Passage provided:
[start]

For all of September, our good camera was in the shop, so very sad.  Thus, we have a shortage of pictures of this month.  I started working on the kids scrapbooks again and realized I should have taken seriously the calls for the “last chance” to order Creative Memories supplies before they closed for restructuring for bankruptcy.  I am currently three years behind on Madeleine and John’s book, but I have Isaac caught up to only a year and a half behind.

The highlight of my month happened just last weekend, though.  For date night, Curtis and I went to hear Nadia Bolz-Weber and Sara Miles do a reading/book signing at a church on campus.  Nadia Bolz-Weber is a tattooed Lutheran pastor.  Her language is rather colorful, but she said some brilliant things.  Curtis likened her to a prophet, which I think isn’t too far from the truth.  Sara Miles is a lay leader in an Episcopalian church in San Francisco.  In addition to occasionally preaching, she also does extensive work with her community.  Her book, which is coming out in February, is called City of God, and is about celebrating Ash Wednesday with a community in the Mission district.  I am looking forward to reading her book!  We bought Nadia Bolz-Weber’s book, Pastrix.  Curtis started reading it.  I’m going to claim it when I’m done with my current book.  Regardless, it was one of the best date nights we had in a while and it gave us lots to think about and talk about.

Books:

Bury your Dead and A Trick of the Light by Louise Penny.  I continued to cruise through the Chief Inspector Gamache mysteries.  I really enjoyed Bury your Dead, partly because it was set almost completely out of Three Pines (where most of the books were set).  I hope to read Beautiful Mystery again before it is finally my turn for How The Light Gets In at the public library (I’m up to number 35 or something like that on 10 copies of the book).  I am almost ready to move on from these, I believe, which is a good thing since I only have two left to read.

[end]

Provided records:
[start]

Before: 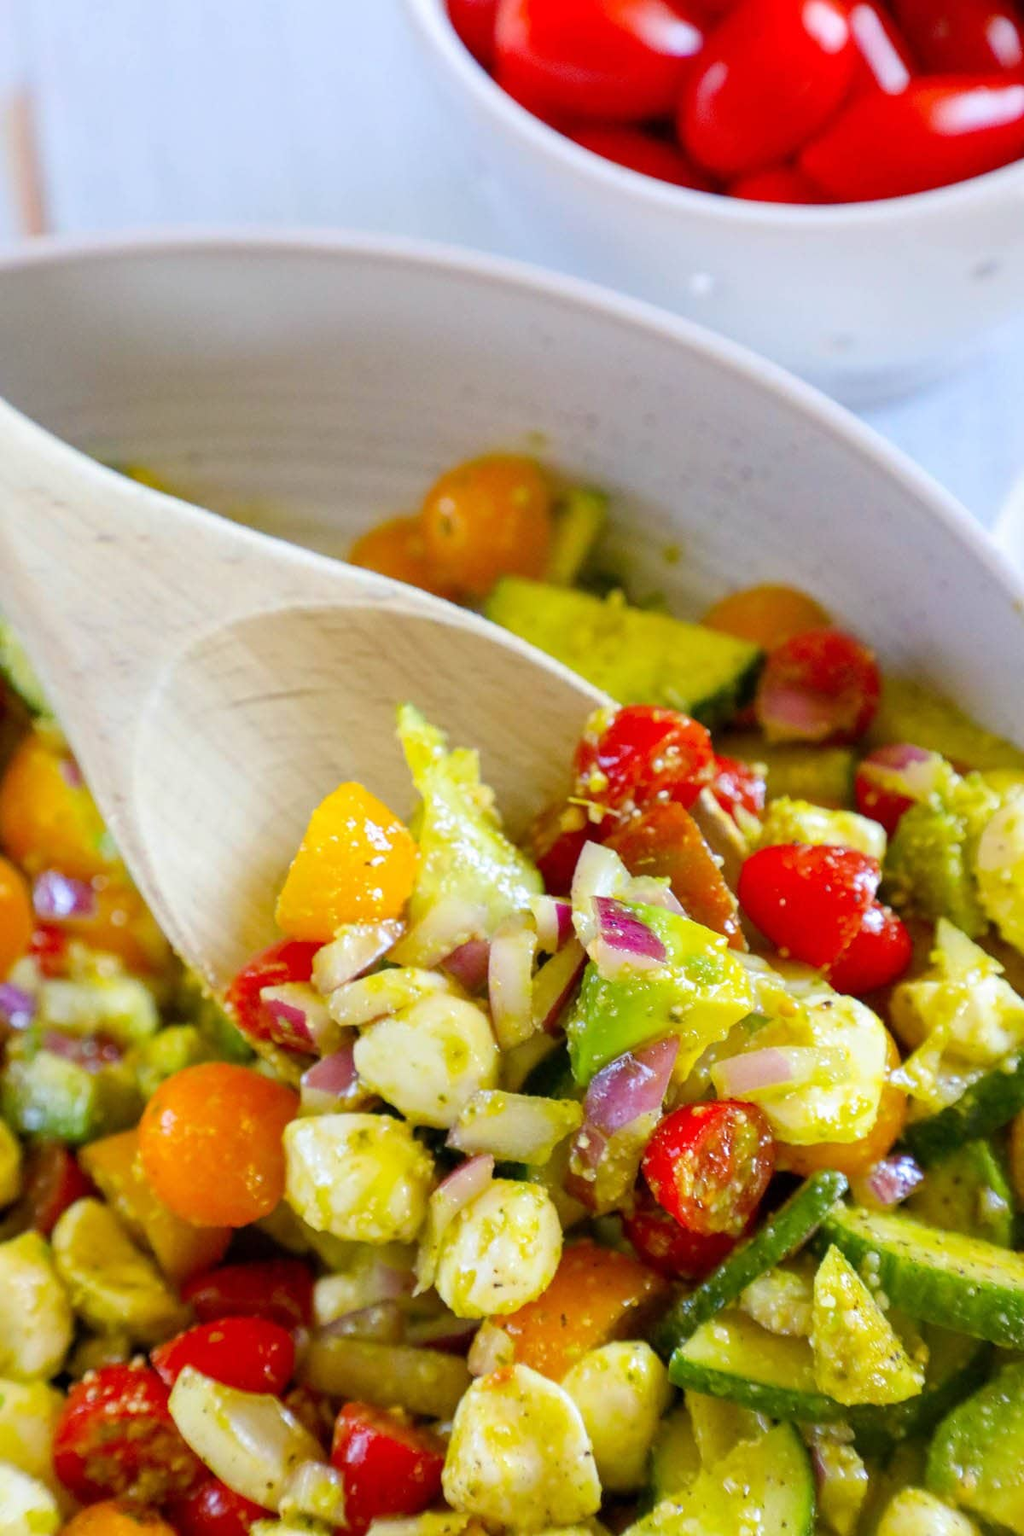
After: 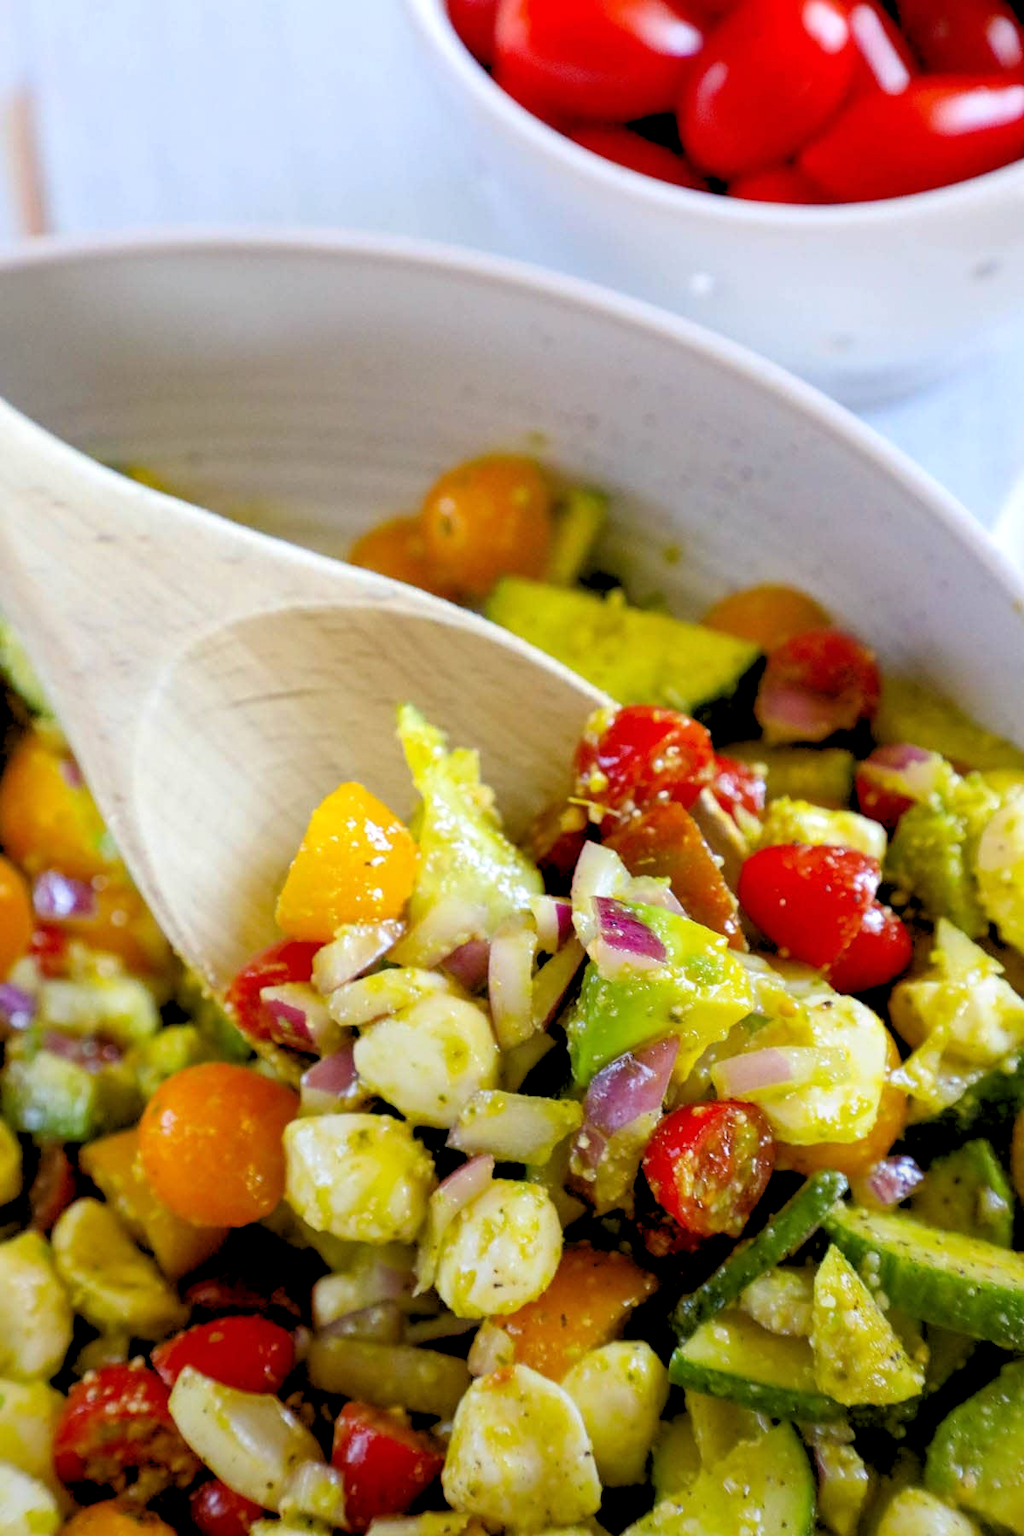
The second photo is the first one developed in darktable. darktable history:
rgb curve: curves: ch0 [(0, 0) (0.053, 0.068) (0.122, 0.128) (1, 1)]
graduated density: rotation -180°, offset 24.95
rgb levels: levels [[0.034, 0.472, 0.904], [0, 0.5, 1], [0, 0.5, 1]]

[end]

Please write out the stretch of the September post from "Bury your Dead and" through "left to read." word for word.

Bury your Dead and A Trick of the Light by Louise Penny.  I continued to cruise through the Chief Inspector Gamache mysteries.  I really enjoyed Bury your Dead, partly because it was set almost completely out of Three Pines (where most of the books were set).  I hope to read Beautiful Mystery again before it is finally my turn for How The Light Gets In at the public library (I’m up to number 35 or something like that on 10 copies of the book).  I am almost ready to move on from these, I believe, which is a good thing since I only have two left to read.